# Tiger Bay



## dave beaumont (Jul 2, 2005)

Does anyone no the name of the ship that was in the movie Tiger Bay starring a young Hayley Mills,John Mills and Horst Bochlest? She looks British although in the movie she is registered in Caracus, name used cant remember.


----------



## ruud (Dec 6, 2004)

Ahoy Dave,

Not sure, but it was a Castle, either Cardiff or Bristol Castle from P&A Campbell


----------



## Ron Stringer (Mar 15, 2005)

dave beaumont said:


> Does anyone no the name of the ship that was in the movie Tiger Bay starring a young Hayley Mills,John Mills and Horst Bochlest? She looks British although in the movie she is registered in Caracus, name used cant remember.


The name of the Mate of the ship was Caracas and, in the film, the ship was called the "Paloma". See http://www.screenonline.org.uk/film/id/492613/synopsis.html.

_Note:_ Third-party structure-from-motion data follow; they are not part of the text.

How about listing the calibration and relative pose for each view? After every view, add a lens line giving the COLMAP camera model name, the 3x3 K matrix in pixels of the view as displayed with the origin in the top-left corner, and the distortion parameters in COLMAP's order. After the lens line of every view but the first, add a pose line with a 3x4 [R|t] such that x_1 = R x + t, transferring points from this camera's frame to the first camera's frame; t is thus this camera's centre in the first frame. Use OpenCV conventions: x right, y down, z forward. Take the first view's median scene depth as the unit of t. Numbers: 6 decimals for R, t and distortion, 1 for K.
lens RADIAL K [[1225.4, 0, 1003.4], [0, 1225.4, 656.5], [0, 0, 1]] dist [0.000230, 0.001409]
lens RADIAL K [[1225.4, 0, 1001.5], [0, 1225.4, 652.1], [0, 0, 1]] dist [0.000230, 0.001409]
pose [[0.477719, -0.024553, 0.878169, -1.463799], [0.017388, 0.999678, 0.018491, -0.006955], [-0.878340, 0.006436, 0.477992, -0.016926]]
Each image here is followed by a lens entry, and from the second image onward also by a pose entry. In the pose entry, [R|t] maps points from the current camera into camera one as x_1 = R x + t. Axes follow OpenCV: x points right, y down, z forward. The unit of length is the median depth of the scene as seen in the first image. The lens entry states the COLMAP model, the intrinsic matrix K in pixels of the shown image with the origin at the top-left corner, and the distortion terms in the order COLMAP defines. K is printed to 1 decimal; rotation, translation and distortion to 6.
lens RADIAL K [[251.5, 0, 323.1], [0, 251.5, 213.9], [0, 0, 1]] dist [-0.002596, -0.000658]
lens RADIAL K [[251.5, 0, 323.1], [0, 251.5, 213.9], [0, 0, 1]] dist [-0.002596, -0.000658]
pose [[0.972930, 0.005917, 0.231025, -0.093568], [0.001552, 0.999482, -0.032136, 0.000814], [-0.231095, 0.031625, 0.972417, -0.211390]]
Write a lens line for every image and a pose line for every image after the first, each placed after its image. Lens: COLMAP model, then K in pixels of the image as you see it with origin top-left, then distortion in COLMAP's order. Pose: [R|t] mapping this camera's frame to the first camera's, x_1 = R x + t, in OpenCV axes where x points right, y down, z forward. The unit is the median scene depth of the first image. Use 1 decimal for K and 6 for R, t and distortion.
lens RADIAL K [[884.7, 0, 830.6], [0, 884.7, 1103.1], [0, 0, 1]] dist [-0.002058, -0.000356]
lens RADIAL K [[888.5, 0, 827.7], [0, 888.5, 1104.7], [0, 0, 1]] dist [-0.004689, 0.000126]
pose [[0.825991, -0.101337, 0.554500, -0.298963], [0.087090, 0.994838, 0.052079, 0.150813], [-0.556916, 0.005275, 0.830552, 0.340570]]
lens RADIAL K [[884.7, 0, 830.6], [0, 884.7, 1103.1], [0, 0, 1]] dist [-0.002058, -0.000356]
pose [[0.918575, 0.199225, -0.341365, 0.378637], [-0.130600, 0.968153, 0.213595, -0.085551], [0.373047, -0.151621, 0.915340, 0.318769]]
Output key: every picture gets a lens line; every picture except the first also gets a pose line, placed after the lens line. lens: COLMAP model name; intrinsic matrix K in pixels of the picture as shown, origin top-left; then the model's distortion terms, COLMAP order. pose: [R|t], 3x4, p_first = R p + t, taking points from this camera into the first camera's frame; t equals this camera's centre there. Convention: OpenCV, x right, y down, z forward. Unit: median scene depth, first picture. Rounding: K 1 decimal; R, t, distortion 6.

I also saw the mention of the P & A Campbell ships "Cardiff Castle" or "Bristol Castle" on the Mersey Shipping website www.merseyshipping.co.uk/ features/ShipsOnFilm/shipsonfilm.htm but I think that they were both paddle-driven pleasure steamers, so if either one of them did appear in the film it might not have been in the "starring" role. The hunt goes on. 
Ron


----------



## dave beaumont (Jul 2, 2005)

She was definatly not a small ship like a paddle steamer. She looked about 8-10,000 tons cargo ship. Yes she was the Paloma but sure regd. Caracas. Thanks anyway guys.


----------



## veralum (Apr 3, 2012)

*not her real name*

was watching film earlier and can quite clearly see name is painted over a welded on name, bit of research came up with this


“Oswestry Grange was the third ship of that name, a Doxford of 13,390 deadweight and relatively modern,” says Oswestry’s radio officer, Barry Johnson, who has fond memories of his days onboard. “She was built in 1952 and I remember seeing her again in Buenos Aires in 1966.


----------



## Victor J. Croasdale (Nov 28, 2016)

In the film "Tiger Bay" The Mate of the Caracas registered "Poloma" was played by Paul Stassino and the Captain by George Pastell, both Greek Cypriots. They are only referred to by rank in the film.
The "Poloma" was played by MV Oswestry Grange 
http://www.tynebuiltships.co.uk/O-Ships/oswestrygrange1952.html


----------



## dave beaumont (Jul 2, 2005)

Thanks guys for the info. Completely forgot about this. Now will have to watch the film again.


----------



## tsell (Apr 29, 2008)

I watched the film for the umpteenth time a couple of weeks ago. From nearby Roath, I spent most of my young days in Tiger Bay, including sea school in Spillers Mill, prior to shipping out at 15. The change to 'Cardiff Bay' today, is amazing, but sad for many old sailors. Lots of memories, there was nowhere else in the world quite like it!

Taff


----------